The dissent does the same thing here.
So now we're going to go through the dissent.
And it shows you how close we came in the United States.
You know, if Hillary Clinton had become president of the United States, If that had happened, then the constitution of the court, the number of people on the court, the people who are on the court, all of that would have been very, very different.
You would have had a majority, presumably, to write into law any policy preference the left wishes, including all of the insane nonsense that they're currently pushing to fight freedom of religion, freedom of speech.
You would have basic notions of male and female obliterated by the Supreme Court completely.

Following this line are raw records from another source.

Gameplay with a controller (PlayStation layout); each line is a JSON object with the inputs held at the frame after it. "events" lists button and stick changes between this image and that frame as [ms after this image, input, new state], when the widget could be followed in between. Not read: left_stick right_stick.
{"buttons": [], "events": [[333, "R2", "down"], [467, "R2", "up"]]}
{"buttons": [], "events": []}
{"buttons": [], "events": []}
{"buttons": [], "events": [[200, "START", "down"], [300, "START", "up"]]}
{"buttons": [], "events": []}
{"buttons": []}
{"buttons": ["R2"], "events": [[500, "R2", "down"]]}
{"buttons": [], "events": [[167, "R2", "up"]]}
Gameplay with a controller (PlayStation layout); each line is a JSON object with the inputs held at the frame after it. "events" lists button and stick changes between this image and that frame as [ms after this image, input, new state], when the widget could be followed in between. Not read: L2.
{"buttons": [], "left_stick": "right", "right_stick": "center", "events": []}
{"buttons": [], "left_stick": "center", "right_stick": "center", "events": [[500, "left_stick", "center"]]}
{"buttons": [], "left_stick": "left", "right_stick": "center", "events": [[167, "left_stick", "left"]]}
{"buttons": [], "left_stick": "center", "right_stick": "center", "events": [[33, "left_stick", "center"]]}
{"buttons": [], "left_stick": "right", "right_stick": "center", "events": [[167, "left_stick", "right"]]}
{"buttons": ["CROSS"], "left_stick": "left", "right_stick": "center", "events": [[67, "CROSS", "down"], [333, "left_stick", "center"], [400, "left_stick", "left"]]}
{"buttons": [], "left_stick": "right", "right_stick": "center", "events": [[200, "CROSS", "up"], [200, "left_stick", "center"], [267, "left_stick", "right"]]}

That is how close we came.
That's how close we came.
So if there is one legacy that President Trump has left us, and honestly, it's astonishing that President Trump has not spent every waking moment since leaving office talking about this, especially since the release of that early leaked opinion, talking about how this is his great victory instead of jabbering about 2020 and the election.
The great good that Trump did in the end was the nomination of Justices Gorsuch, And Kavanaugh and Amy Coney Barrett.
Because without those nominations, this doesn't happen.
This is a 5-3 and 1 concurrence decision.
And if forced to it, it is highly doubtful that Roberts, if it had been split 4-4, it is very doubtful that Roberts would have provided the vote.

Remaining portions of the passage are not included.